== MATERIAL FOR THIS EXERCISE ==

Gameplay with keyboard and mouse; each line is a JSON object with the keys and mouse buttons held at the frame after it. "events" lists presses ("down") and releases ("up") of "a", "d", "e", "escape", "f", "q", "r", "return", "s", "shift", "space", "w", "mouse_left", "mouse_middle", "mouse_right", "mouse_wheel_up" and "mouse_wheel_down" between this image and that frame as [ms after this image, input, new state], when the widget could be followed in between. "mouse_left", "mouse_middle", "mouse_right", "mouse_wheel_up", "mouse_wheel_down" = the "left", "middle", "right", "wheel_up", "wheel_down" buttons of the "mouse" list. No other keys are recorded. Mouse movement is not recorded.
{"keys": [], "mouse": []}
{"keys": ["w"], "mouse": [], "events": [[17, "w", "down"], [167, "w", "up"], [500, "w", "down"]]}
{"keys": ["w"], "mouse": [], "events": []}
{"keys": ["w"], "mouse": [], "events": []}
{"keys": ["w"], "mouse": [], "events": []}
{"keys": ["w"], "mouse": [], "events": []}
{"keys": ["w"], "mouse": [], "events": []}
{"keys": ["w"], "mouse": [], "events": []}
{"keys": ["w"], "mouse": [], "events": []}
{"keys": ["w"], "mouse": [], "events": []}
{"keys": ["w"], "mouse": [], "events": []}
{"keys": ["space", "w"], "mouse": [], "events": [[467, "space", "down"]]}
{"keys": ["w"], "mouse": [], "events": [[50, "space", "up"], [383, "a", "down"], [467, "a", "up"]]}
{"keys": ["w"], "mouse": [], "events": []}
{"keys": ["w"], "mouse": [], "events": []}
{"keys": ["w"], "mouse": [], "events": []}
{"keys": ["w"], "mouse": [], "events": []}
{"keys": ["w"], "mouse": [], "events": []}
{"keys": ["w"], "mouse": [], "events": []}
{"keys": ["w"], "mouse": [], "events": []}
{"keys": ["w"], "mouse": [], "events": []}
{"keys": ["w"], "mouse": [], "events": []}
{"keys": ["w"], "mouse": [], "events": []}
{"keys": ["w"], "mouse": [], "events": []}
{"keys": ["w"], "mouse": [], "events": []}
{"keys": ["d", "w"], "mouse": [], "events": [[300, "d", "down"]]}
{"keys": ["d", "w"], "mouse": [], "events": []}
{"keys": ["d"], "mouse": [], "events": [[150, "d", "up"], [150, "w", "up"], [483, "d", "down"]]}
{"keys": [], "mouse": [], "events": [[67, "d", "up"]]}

===

WORK ORDER:
Send back every record, precisely as written.

RESULT OF THE TASK:
Gameplay with keyboard and mouse; each line is a JSON object with the keys and mouse buttons held at the frame after it. "events" lists presses ("down") and releases ("up") of "a", "d", "e", "escape", "f", "q", "r", "return", "s", "shift", "space", "w", "mouse_left", "mouse_middle", "mouse_right", "mouse_wheel_up" and "mouse_wheel_down" between this image and that frame as [ms after this image, input, new state], when the widget could be followed in between. "mouse_left", "mouse_middle", "mouse_right", "mouse_wheel_up", "mouse_wheel_down" = the "left", "middle", "right", "wheel_up", "wheel_down" buttons of the "mouse" list. No other keys are recorded. Mouse movement is not recorded.
{"keys": [], "mouse": []}
{"keys": ["w"], "mouse": [], "events": [[17, "w", "down"], [167, "w", "up"], [500, "w", "down"]]}
{"keys": ["w"], "mouse": [], "events": []}
{"keys": ["w"], "mouse": [], "events": []}
{"keys": ["w"], "mouse": [], "events": []}
{"keys": ["w"], "mouse": [], "events": []}
{"keys": ["w"], "mouse": [], "events": []}
{"keys": ["w"], "mouse": [], "events": []}
{"keys": ["w"], "mouse": [], "events": []}
{"keys": ["w"], "mouse": [], "events": []}
{"keys": ["w"], "mouse": [], "events": []}
{"keys": ["space", "w"], "mouse": [], "events": [[467, "space", "down"]]}
{"keys": ["w"], "mouse": [], "events": [[50, "space", "up"], [383, "a", "down"], [467, "a", "up"]]}
{"keys": ["w"], "mouse": [], "events": []}
{"keys": ["w"], "mouse": [], "events": []}
{"keys": ["w"], "mouse": [], "events": []}
{"keys": ["w"], "mouse": [], "events": []}
{"keys": ["w"], "mouse": [], "events": []}
{"keys": ["w"], "mouse": [], "events": []}
{"keys": ["w"], "mouse": [], "events": []}
{"keys": ["w"], "mouse": [], "events": []}
{"keys": ["w"], "mouse": [], "events": []}
{"keys": ["w"], "mouse": [], "events": []}
{"keys": ["w"], "mouse": [], "events": []}
{"keys": ["w"], "mouse": [], "events": []}
{"keys": ["d", "w"], "mouse": [], "events": [[300, "d", "down"]]}
{"keys": ["d", "w"], "mouse": [], "events": []}
{"keys": ["d"], "mouse": [], "events": [[150, "d", "up"], [150, "w", "up"], [483, "d", "down"]]}
{"keys": [], "mouse": [], "events": [[67, "d", "up"]]}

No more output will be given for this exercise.